Poésie comorienne sur billets de banque une histoire…

L’un des marqueurs de monnaie comorienne les plus inattendus reste un emprunt à la poésie passée et contemporaine. Des vers retranscrits sur les biffetons. Un hommage rare fait à la littérature par les décideurs économiques[1].

Un fait qui distingue le paysage littéraire de cet archipel. L’apparition de phrases poétiques sur les billets de banque émis par l’Etat comorien. Des pensées et des maximes de Mbae Trambwe, le sultan-poète. Des vers extraits de Kaulu la mwando, recueil de Mab Elhad paru aux éditions Komedit en 2006. Ce dernier raconte : « Lorsque la Banque centrale a sollicité l’autorisation d’utiliser mes textes sur les billets à paraître, je n’ai pas hésité ». Le concept phare était que la poésie devait servir à renforcer la sécurité fiduciaire. Une sorte de talisman littéraire contre la falsification des billets.

Un événement de taille ! La scène littéraire locale aurait même pu s’en enorgueillir, si ce n’est que l’opération s’est effectuée sans tambour, ni trompette, dans un pays où une actualité aussi insolite exigerait de suite rituels publics et bêtes sacrifiées, en d’autres temps. « Je rappelle que j’avais émis des réserves à l’idée que la banque le fasse sans l’autorisation de l’éditeur. Pour moi, c’était un préalable ». Chamanga, l’éditeur, justement, semble n’avoir pas été consulté. Du moins, l’affirme-t-il. Ce qui est sûr, c’est que peu de gens savent en réalité que le bleu coelacanthe et pirogue des billets de 1.000 francs porte en lui une double déclaration d’amour, à l’aimée, à la muse du poète, et à la terre comorienne, à son identité, coincée en mer indianocéane. Il a obtenu « le prix du billet de l’année 2006, décerné par l’Institut IBNS (International Bank Note Society). Ce billet a impressionné les juges pour son design innovant et l’utilisation des techniques modernes de sécurité » selon les services de la Banque centrale.

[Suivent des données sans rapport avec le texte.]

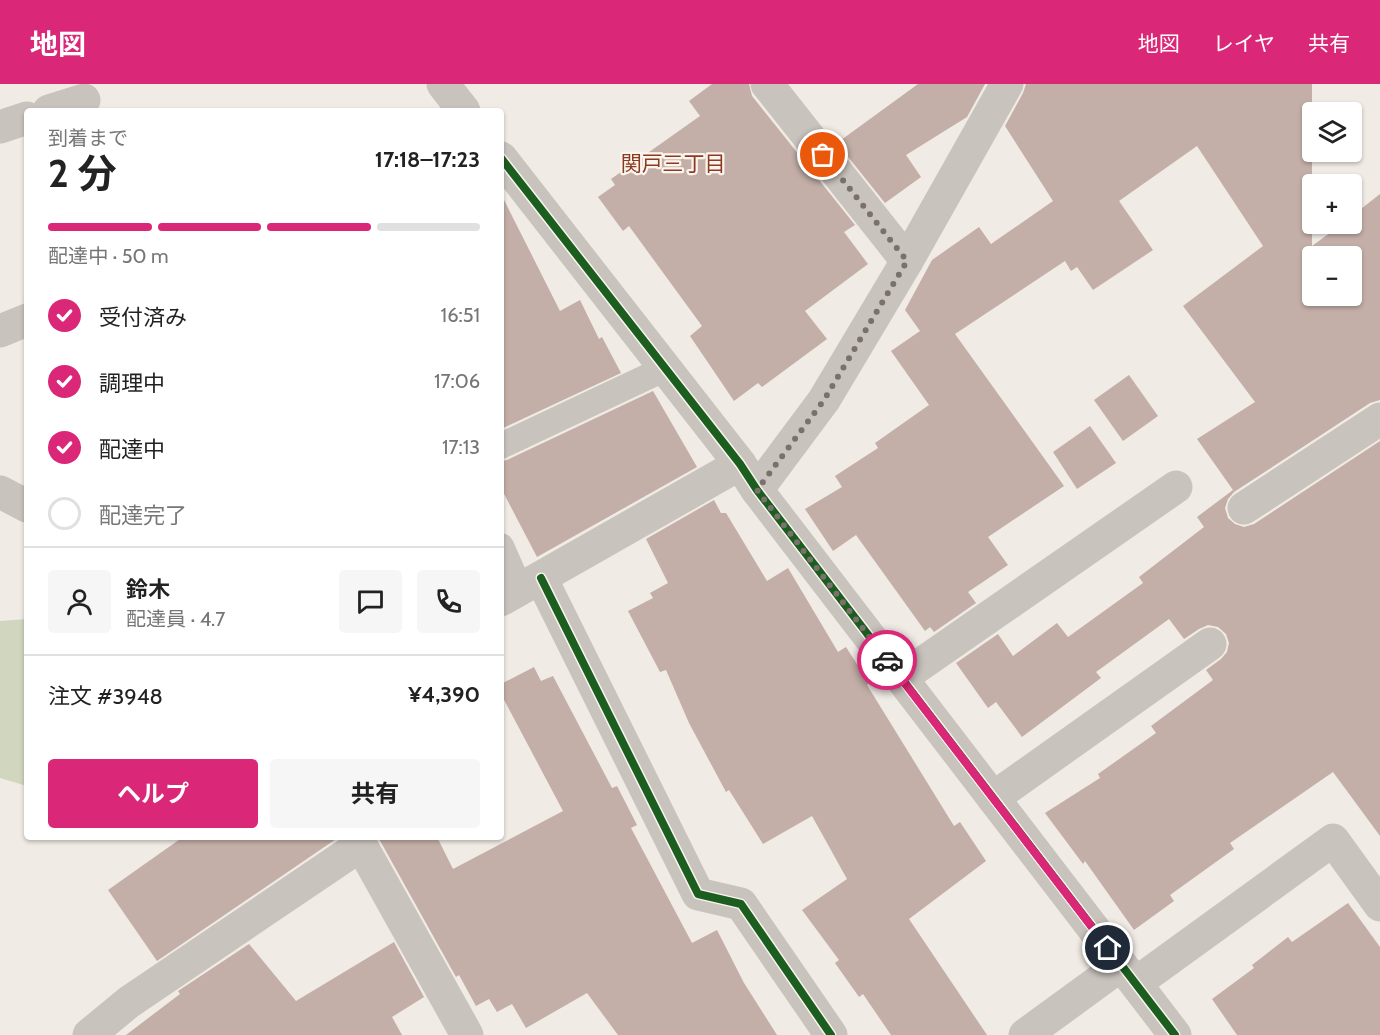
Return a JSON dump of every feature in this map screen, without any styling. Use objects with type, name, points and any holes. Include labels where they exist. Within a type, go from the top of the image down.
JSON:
[{"type":"street","points":[[767,84],[907,261]]},
{"type":"street","points":[[831,1035],[741,904],[698,894],[521,589],[748,477],[824,400],[907,261],[1007,84]]},
{"type":"street","points":[[59,108],[84,100]]},
{"type":"street","points":[[0,127],[24,119]]},
{"type":"street","points":[[504,162],[666,368],[1175,1035]]},
{"type":"street","points":[[0,331],[24,321]]},
{"type":"street","points":[[1244,508],[1380,419]]},
{"type":"street","points":[[901,678],[1176,487]]},
{"type":"street","points":[[0,492],[24,504]]},
{"type":"street","points":[[993,798],[1210,644]]},
{"type":"street","points":[[1025,1035],[1129,974],[1333,840],[1380,904]]},
{"type":"street","points":[[89,1035],[129,1002],[360,841],[467,1035]]},
{"type":"lane","points":[[504,445],[666,368]]},
{"type":"lane","points":[[504,552],[521,589]]},
{"type":"green space","points":[[24,619],[24,785],[0,778],[0,621]]},
{"type":"building","points":[[712,84],[749,84],[752,96],[855,225],[844,232],[868,264],[805,311],[827,339],[762,387],[758,383],[734,401],[690,336],[702,326],[629,226],[623,231],[598,197],[615,185],[611,179],[700,116],[689,101]]},
{"type":"building","points":[[918,84],[985,84],[967,117],[906,155],[921,177],[885,203],[837,143]]},
{"type":"building","points":[[1026,84],[1312,84],[1312,102],[1302,102],[1302,162],[1312,162],[1312,174],[1302,174],[1302,234],[1312,234],[1312,246],[1328,234],[1362,234],[1362,208],[1380,194],[1380,400],[1370,403],[1234,492],[1225,508],[1228,518],[1235,524],[1244,527],[1254,524],[1380,441],[1380,836],[1333,772],[1230,843],[1234,849],[1170,895],[1174,901],[1134,930],[1085,861],[1083,864],[1045,813],[1100,778],[1098,774],[1156,733],[1151,726],[1213,680],[1206,670],[1227,652],[1229,643],[1226,634],[1218,627],[1208,625],[1184,639],[1169,619],[1096,672],[1101,678],[1022,737],[996,702],[988,708],[956,663],[998,634],[1013,656],[1057,623],[1068,637],[1143,583],[1139,577],[1204,527],[1197,517],[1233,490],[1197,439],[1255,402],[1183,306],[1263,246],[1197,146],[1119,201],[1153,250],[1093,290],[1077,267],[1071,271],[1065,261],[955,334],[1064,486],[988,537],[1008,565],[968,592],[976,603],[934,632],[930,627],[925,631],[856,535],[833,551],[805,509],[842,487],[835,476],[878,448],[875,443],[929,405],[891,351],[920,331],[905,310],[932,260],[979,227],[991,244],[1053,201],[1005,126]]},
{"type":"building","points":[[504,200],[560,311],[580,300],[599,339],[602,337],[621,373],[504,428]]},
{"type":"building","points":[[1129,375],[1158,416],[1123,441],[1094,400]]},
{"type":"building","points":[[653,391],[697,467],[537,557],[504,494],[504,460]]},
{"type":"building","points":[[1090,426],[1116,463],[1077,489],[1053,452]]},
{"type":"building","points":[[714,500],[721,513],[726,513],[767,581],[788,568],[838,652],[846,647],[954,826],[960,822],[986,861],[909,919],[987,1035],[891,1035],[863,994],[859,997],[835,963],[839,960],[802,910],[847,879],[812,816],[763,844],[729,790],[726,792],[689,723],[666,670],[660,672],[628,611],[653,598],[650,593],[668,583],[646,539]]},
{"type":"building","points":[[534,667],[541,681],[553,676],[612,788],[617,786],[637,825],[631,828],[692,943],[717,930],[744,983],[777,1035],[618,1035],[587,993],[526,1028],[512,1004],[497,1012],[489,999],[476,1006],[459,975],[456,977],[380,840],[438,840],[453,869],[563,811],[504,700],[504,682]]},
{"type":"building","points":[[179,840],[335,840],[157,961],[108,890]]},
{"type":"building","points":[[1348,903],[1380,947],[1380,1035],[1237,1035],[1212,999],[1254,968],[1252,965],[1288,937],[1292,942]]},
{"type":"building","points":[[394,942],[424,997],[392,1017],[402,1035],[126,1035],[180,994],[178,991],[249,944],[296,1001]]},
{"type":"cycle path","points":[[504,162],[740,464],[757,490],[1175,1035]]},
{"type":"cycle path","points":[[541,578],[698,894],[741,904],[831,1035]]},
{"type":"way so far","points":[[823,155],[907,261],[824,400],[757,490],[887,660]]},
{"type":"district","name":"関戸三丁目","points":[[673,164]]},
{"type":"route","points":[[887,660],[1108,948]]}]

Trois extraits de billet. La couverture du recueil dont la banque a tiré les fragments de textes de Mab Elhad.

Selon Mab Elhad, le choix du gouverneur de la Banque centrale, Ibrahim Ben Ali, se portait, à l’époque, sur certains de ses textes, parce qu’il était le poète le plus récemment publié sur le marché, et aussi parce que son travail commençait à interpeller l’opinion. « Il n’y a pas eu d’appel à projet ou d’autres sélections de textes. J’estime que c’était pour gagner du temps puisque les billets devaient être publiés en décembre 2006, alors que nous nous trouvions à la fin du mois de novembre ». La faute, donc, à l’esprit de précipitation des commanditaires de la banque. En effet, la Banque n’a retenu en définitive que les fragments de Mab Elhad et de Mbae Trambwe. Sans doute que si le projet avait concerné plus de monde, il y aurait discussion autour du corpus choisi. Sur un plan strictement littéraire, certaines traductions des maximes de Mbae Trambwe auraient gagné  à être reprises, en tenant compte des dernières avancées sur l’écriture du shikomori. Il est vrai cependant que les vers de Mab Elhad contre l’arbitraire et la pauvreté, frappés sur le billet de 2.000 fc, sont aussi une belle leçon de morale politique dans ce monde néolibéral.

De quoi réconcilier les pour et les contre par rapport à l’intérêt du projet. Il n’empêche que d’autres auteurs du pays auraient apprécié d’avoir leur place en cette histoire. « Je reconnais, dit-il, que notre pays a des poètes et des artistes de talent, mais peut-être qu’il n’était simple pour la Banque de trouver un poète et artiste disposé à offrir gracieusement ses œuvres pour faire honneur à son pays. D’ailleurs, bien des personnes m’ont trouvé un peu fou et naïf dans le fait de céder mes écrits sans demander de rétributions en retour ». La générosité du poète [la Banque a trouvé un moyen, depuis,  de le récompenser en retour] fut son principal atout dans cette affaire, menée à l’ombre de la Place des banques à Moroni. Pour sa part, Mab Elhad reste fier d’avoir contribué à cet épisode du biffeton trempé dans la poésie. Il se rapproche ainsi d’un artiste qui le fascine, Rakoto Frah, le roi de la sodina malgache, qui est peut-être le seul artiste au monde dont l’image honore les billets de banque de son pays.

Irchad Ousseine


[1] Article initialement paru dans le spécial « littérature comorienne » d’Al-Watwan Mag en décembre 2013.